O designer Aloísio Magalhães dirigiu o Iphan entre os anos de 1979 e 1982, ocasião na qual agiu em busca de alargar o conceito de bem material, de modo que passasse a incluir
- A)bens culturais associados às artes clássicas.
Errada, porque a proposta de Aloísio era justamente ir além da valorização exclusiva das artes clássicas e da cultura erudita.
- B)criações individuais com relevância artística.
Errada, pois o foco não era destacar apenas criações individuais de valor artístico, mas ampliar a proteção para referências culturais coletivas e sociais.
- C)manifestações populares ligadas ao cotidiano.
Certa, porque a atuação de Aloísio Magalhães no Iphan buscou reconhecer manifestações populares e do cotidiano como parte do patrimônio cultural.
- D)obras de arte e monumentos sagrados.
Errada, já que a lógica não era restringir o patrimônio a obras de arte e monumentos sagrados, mas ampliar esse campo.
- E)bens protegidos por legislações internacionais.

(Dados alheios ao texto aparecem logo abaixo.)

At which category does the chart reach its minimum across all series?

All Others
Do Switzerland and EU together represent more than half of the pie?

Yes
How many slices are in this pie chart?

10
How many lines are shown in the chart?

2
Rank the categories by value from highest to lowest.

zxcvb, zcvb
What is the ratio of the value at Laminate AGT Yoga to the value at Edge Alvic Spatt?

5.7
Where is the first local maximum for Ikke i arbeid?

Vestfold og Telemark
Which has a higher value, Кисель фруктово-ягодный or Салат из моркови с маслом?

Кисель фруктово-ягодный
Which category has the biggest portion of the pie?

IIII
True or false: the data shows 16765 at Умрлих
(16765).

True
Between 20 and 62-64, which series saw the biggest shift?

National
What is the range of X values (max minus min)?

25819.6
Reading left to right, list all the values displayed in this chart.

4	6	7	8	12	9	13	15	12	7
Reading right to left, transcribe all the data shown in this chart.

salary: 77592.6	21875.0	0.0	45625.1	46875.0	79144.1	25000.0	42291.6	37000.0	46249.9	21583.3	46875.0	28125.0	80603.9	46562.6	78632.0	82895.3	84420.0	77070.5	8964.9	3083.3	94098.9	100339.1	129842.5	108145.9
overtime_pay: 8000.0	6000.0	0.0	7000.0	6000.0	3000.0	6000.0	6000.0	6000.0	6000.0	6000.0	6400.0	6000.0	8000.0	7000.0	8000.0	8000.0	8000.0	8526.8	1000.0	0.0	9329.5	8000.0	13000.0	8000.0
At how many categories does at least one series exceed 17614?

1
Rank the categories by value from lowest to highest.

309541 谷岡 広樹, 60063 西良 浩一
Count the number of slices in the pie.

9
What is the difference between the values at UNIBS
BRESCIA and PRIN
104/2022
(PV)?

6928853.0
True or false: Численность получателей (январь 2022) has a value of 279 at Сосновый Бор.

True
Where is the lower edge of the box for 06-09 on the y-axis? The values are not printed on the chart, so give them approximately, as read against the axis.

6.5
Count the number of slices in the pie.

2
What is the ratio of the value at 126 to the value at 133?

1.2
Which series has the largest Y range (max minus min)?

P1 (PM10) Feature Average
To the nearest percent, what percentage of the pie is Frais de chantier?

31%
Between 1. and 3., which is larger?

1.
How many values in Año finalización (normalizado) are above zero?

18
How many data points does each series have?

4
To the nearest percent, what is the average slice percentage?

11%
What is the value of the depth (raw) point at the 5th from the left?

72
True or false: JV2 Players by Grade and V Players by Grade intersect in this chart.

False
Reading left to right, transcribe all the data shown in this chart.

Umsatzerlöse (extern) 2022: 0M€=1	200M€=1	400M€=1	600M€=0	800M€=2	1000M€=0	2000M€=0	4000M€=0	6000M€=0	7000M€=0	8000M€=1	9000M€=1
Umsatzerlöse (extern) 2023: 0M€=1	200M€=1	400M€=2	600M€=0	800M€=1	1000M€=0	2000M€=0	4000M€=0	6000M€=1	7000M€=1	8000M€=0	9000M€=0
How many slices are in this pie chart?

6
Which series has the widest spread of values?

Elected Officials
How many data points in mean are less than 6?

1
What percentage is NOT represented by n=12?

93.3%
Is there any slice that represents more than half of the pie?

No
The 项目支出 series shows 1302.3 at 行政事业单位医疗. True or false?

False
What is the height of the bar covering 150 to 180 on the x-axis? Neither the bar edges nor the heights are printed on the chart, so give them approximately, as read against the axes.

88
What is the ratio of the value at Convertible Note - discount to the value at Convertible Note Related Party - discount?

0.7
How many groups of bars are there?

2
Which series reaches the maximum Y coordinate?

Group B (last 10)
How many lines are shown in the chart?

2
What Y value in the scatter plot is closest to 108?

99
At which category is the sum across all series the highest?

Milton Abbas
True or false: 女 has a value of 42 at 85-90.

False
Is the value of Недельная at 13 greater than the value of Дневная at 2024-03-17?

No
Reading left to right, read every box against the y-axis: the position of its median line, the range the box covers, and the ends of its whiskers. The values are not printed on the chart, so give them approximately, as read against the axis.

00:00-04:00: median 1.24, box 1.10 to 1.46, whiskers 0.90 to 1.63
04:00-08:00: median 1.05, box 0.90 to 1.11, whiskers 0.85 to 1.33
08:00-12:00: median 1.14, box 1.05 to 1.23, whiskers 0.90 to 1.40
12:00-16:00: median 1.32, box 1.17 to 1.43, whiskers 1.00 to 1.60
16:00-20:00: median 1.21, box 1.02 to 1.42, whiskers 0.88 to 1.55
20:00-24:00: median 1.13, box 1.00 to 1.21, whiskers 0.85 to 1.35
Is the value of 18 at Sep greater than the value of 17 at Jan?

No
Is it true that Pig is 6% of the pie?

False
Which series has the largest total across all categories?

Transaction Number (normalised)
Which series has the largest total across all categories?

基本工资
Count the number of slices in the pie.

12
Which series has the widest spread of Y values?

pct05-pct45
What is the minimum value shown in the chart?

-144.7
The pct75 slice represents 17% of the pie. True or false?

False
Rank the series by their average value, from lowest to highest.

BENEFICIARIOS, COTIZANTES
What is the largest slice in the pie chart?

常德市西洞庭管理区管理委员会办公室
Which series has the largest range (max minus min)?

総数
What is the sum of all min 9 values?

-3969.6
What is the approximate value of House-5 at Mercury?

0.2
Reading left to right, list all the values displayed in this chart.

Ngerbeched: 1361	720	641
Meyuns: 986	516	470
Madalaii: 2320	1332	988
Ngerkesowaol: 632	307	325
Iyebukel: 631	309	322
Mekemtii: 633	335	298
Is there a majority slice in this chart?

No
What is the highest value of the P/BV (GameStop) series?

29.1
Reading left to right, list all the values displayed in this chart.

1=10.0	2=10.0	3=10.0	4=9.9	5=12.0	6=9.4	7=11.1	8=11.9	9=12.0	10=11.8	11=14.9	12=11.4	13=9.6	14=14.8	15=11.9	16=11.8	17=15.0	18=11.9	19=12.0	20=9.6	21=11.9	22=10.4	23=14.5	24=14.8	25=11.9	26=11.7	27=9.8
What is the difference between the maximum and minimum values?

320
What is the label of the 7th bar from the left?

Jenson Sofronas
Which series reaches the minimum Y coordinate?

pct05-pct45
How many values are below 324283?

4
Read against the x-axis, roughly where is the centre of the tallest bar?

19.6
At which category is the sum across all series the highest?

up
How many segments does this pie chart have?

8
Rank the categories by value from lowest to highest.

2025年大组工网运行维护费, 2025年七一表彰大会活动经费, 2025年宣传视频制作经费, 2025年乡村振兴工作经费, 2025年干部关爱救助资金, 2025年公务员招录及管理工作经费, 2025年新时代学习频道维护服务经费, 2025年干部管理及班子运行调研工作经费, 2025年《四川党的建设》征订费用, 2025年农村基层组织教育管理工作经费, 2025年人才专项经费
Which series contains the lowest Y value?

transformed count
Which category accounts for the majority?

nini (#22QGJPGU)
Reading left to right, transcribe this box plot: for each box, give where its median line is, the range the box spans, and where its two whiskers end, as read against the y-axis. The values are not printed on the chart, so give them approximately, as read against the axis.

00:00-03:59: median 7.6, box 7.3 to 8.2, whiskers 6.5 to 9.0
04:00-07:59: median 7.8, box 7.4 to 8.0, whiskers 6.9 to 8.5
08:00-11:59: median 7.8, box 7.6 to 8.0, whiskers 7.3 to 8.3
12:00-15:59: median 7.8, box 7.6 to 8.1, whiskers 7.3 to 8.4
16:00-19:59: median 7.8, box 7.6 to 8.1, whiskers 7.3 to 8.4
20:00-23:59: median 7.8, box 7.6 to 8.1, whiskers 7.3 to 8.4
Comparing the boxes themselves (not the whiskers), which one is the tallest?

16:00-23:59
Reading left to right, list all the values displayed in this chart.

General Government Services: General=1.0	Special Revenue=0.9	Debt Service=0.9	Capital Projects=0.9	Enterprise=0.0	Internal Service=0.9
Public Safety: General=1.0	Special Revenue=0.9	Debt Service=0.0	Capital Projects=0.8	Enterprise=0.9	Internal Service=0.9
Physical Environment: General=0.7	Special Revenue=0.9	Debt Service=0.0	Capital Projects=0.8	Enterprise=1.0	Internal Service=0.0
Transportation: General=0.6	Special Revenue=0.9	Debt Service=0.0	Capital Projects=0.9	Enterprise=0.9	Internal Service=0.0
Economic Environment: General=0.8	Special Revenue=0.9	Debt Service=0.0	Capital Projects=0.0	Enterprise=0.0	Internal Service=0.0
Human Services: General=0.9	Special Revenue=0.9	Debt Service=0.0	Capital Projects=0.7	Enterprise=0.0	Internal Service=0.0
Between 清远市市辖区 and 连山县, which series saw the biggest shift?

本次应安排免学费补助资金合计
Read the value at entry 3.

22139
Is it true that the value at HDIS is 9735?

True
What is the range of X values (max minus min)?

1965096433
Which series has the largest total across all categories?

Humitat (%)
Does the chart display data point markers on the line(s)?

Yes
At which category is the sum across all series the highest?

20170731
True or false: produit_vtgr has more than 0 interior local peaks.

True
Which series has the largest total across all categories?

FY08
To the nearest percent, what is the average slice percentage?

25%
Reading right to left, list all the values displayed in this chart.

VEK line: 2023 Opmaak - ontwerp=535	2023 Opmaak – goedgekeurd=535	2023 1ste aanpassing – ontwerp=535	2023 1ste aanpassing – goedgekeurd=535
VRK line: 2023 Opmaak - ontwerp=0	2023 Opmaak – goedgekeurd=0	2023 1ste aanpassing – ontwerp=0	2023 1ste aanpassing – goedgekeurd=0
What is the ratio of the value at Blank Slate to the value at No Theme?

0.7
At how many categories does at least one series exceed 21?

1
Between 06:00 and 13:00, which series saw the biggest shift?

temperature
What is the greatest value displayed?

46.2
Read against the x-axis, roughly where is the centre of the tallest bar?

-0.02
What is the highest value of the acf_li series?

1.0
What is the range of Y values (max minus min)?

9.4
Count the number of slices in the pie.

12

Errada, porque a ideia central não era a tutela por legislação internacional, e sim a ampliação interna do conceito de bem cultural.
Gabarito: C
A questão trata da ampliação do conceito de patrimônio na atuação de Aloísio Magalhães à frente do Iphan, no fim da década de 1970 e início dos anos 1980. Até então, a proteção patrimonial brasileira era muito marcada pela ideia de monumento, obra rara, arte erudita e referência de elite. Com Aloísio, ganha força a visão de que o patrimônio não se resume ao "bonito de museu", mas inclui também expressões vivas da cultura brasileira, especialmente aquelas presentes no cotidiano das comunidades. Esse movimento dialoga com a noção de patrimônio cultural como conjunto de bens materiais e imateriais, algo que depois será consolidado com mais clareza na Constituição de 1988, no art. 216. Mas, mesmo antes disso, Aloísio já defendia uma leitura mais ampla da identidade nacional, valorizando práticas sociais, saberes, fazeres e manifestações populares. Em outras palavras: patrimônio não é só casarão e estátua, também é o que o povo cria, usa e transmite. Por isso, o gabarito é a letra C. Ao buscar alargar o conceito de bem material, Aloísio Magalhães fez com que a proteção alcançasse manifestações populares ligadas ao cotidiano, isto é, bens e referências culturais que expressam a vida real da sociedade brasileira, e não apenas suas peças de elite. Esse entendimento é muito importante em Museologia e Patrimônio, porque rompe com a visão restrita e aproxima a preservação da experiência social concreta.